▶ **Source text**:
◇ ◇ ◇ ◇ ◇
Hello!
I have received help elsewhere about this obstacle but unfortunately it's going over my head at the moment. Not...way over, about an inch, but, still - it's going over my head. I'm pretty good at "adapting" code, and adding to existing code, I've cooked up reasonably involved projects before on the Arduino platform, but I am not an experienced coder at all so would really welcome some help turning advice/help into actual code. I don't want to pester ScruffR anymore - who has been helpful and patient. Hence this new thread.
Background (skip if you're not interested!)
Basically I am trying to create something like the VoicePage checkout system for the small 'mom and pop' shop I work in. There are two checkouts, an office and a little workshop. It would be SO useful to send messages between these places with buttons and LEDs rather than picking up the internal telephone all the time. I had thought to do this with spark.subscribe/spark.publish and four particle cores. I got so excited when I saw the spark core (as was) being talked about online - it all sounded like it would be easy for someone who had been able to cobble arduino projects together by writing the odd bit of code but mainly patching in bits of code or adapting code examples. Especially as all I'm really doing is flicking LEDs/relays etc on and off in response to inputs. Things I've easily been able to do with the Arduino. It sounded like the Spark platform would enable me to do that but with a small family of devices due to its cloud based nature. However the more into the project I have got the more limitations/restrictions/bugs I have found which need to be overcome with programming nouse I don't yet(?) have! Things like adding a heartbeat to a particle project to overcome the bug (now fixed, it seems!) whereby if the particle dropped its WiFi connection, which mine seem to do a lot, it didn't automatically resubscribe. All concepts I can understand, and no problem for a real programmer, but an insurmountable hurdle for me so far. I'm also not complaining, merely explaining my difficulty.
◇ ◇ ◇ ◇ ◇
▶ **Dataset**:

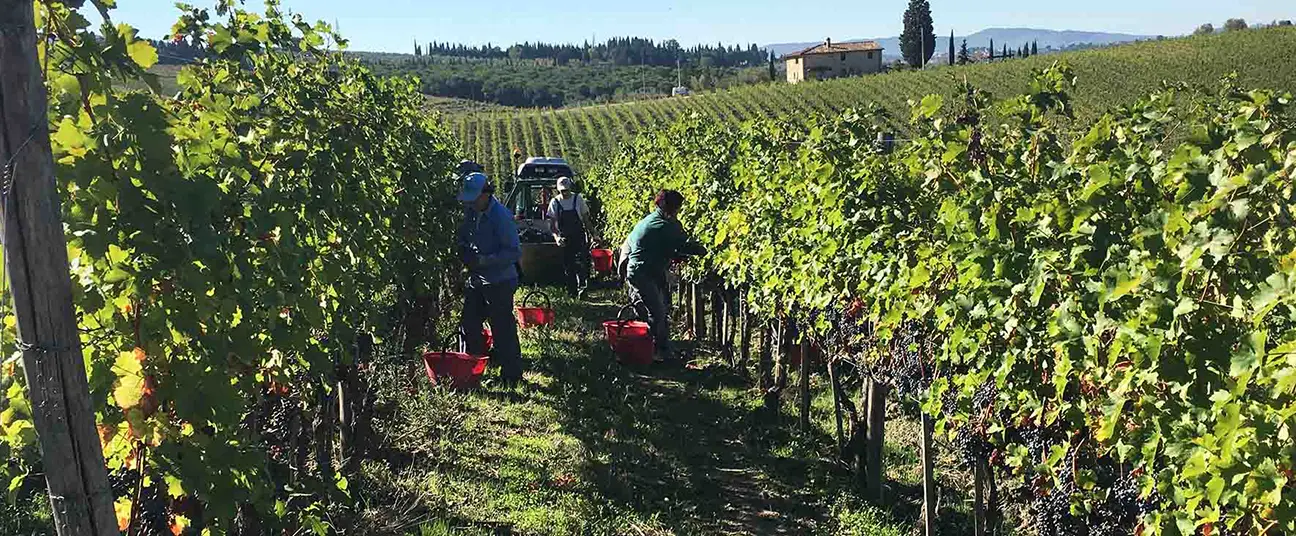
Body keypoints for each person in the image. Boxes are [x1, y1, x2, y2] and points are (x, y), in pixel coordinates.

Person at [457, 171, 525, 385]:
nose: (471, 203)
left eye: (474, 198)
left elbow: (514, 252)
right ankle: (474, 369)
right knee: (469, 322)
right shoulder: (473, 212)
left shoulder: (501, 217)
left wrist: (484, 260)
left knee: (501, 326)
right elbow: (466, 236)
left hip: (500, 280)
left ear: (486, 194)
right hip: (479, 278)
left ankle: (511, 376)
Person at [623, 190, 705, 363]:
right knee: (657, 311)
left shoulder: (652, 219)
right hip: (642, 272)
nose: (678, 211)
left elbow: (661, 247)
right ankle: (654, 351)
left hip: (646, 269)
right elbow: (684, 245)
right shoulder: (663, 224)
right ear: (671, 208)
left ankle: (654, 346)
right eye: (677, 208)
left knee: (656, 308)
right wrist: (703, 250)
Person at [547, 177, 597, 298]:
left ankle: (583, 290)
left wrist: (594, 235)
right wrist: (557, 238)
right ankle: (572, 293)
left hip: (579, 236)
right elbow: (552, 226)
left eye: (566, 190)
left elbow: (586, 220)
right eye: (562, 191)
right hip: (565, 239)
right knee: (569, 267)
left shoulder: (578, 199)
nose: (565, 193)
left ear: (570, 188)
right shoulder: (555, 202)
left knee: (582, 264)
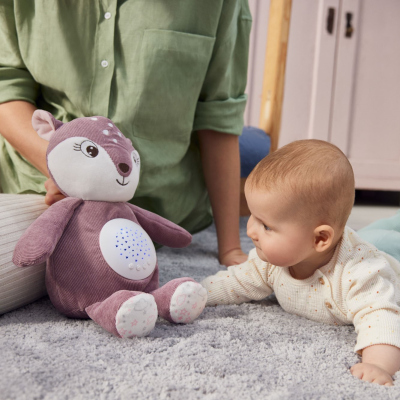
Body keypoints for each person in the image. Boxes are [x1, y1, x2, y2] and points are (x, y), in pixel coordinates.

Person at [0, 1, 251, 313]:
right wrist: (67, 173)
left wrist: (230, 247)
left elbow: (219, 117)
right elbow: (6, 89)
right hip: (38, 185)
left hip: (159, 201)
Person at [201, 139, 400, 386]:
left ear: (320, 238)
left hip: (391, 256)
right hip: (360, 238)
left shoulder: (361, 274)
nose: (250, 231)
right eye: (252, 216)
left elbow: (381, 318)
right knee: (375, 232)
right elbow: (235, 282)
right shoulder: (270, 263)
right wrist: (195, 293)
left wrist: (378, 364)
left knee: (389, 238)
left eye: (266, 225)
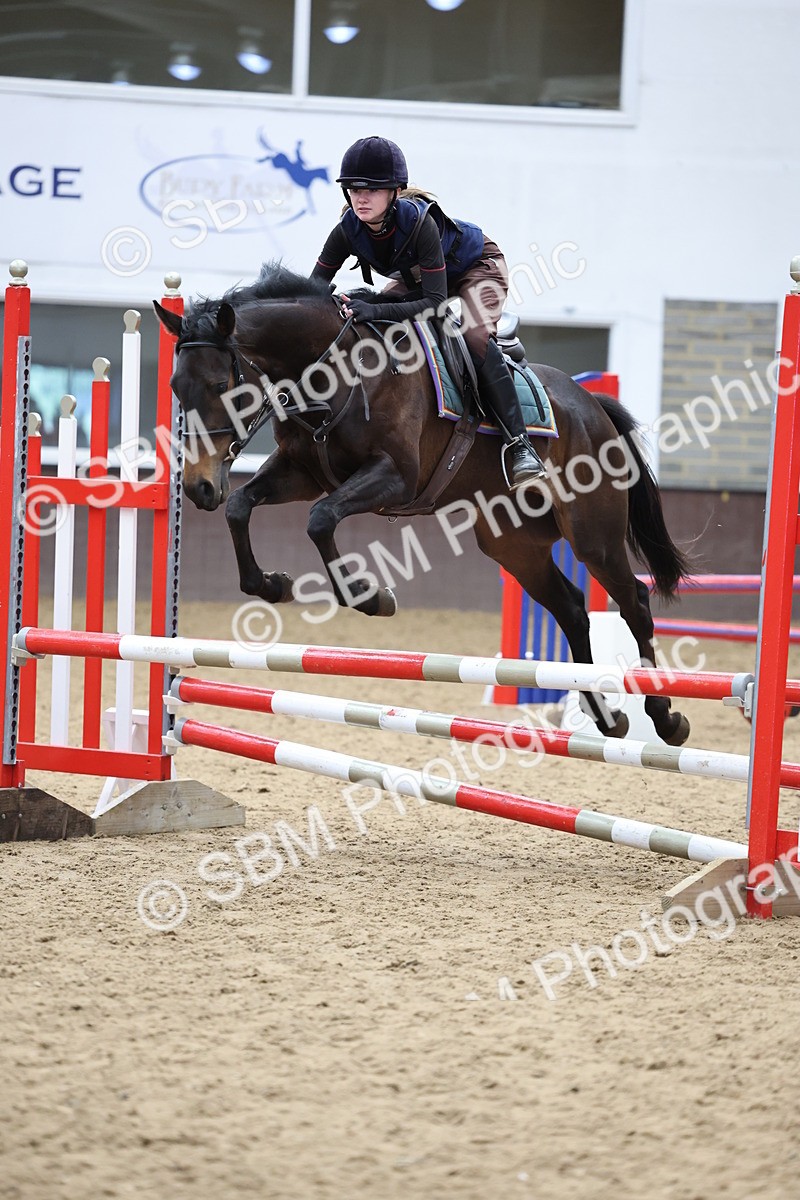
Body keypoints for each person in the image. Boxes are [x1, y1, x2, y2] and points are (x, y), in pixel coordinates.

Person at [311, 135, 546, 489]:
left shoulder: (421, 224)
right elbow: (311, 292)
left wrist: (372, 309)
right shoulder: (347, 229)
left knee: (473, 335)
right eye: (354, 189)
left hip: (477, 267)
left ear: (394, 192)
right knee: (369, 312)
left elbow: (434, 305)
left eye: (372, 190)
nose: (361, 197)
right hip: (421, 279)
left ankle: (520, 445)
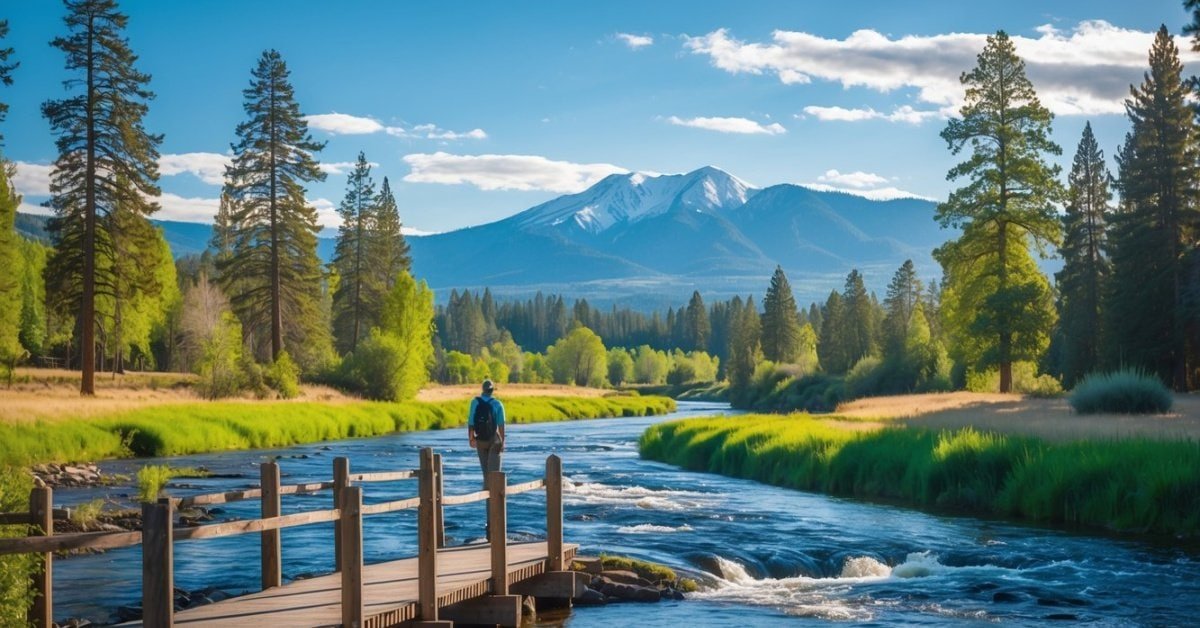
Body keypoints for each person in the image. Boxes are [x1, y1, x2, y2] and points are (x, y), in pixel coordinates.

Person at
◇ ◇ ◇ ◇ ◇
▶ **Activities**:
- 1) In the post, how many particle cores did the writer plan to use for sending messages between the shop's places?
- 2) Give everything from "I have received" down to "this new thread." in the post again, switching "welcome" to "appreciate".

▶ **Answer set**:
- 1) Four.

- 2)
I have received help elsewhere about this obstacle but unfortunately it's going over my head at the moment. Not...way over, about an inch, but, still - it's going over my head. I'm pretty good at "adapting" code, and adding to existing code, I've cooked up reasonably involved projects before on the Arduino platform, but I am not an experienced coder at all so would really appreciate some help turning advice/help into actual code. I don't want to pester ScruffR anymore - who has been helpful and patient. Hence this new thread.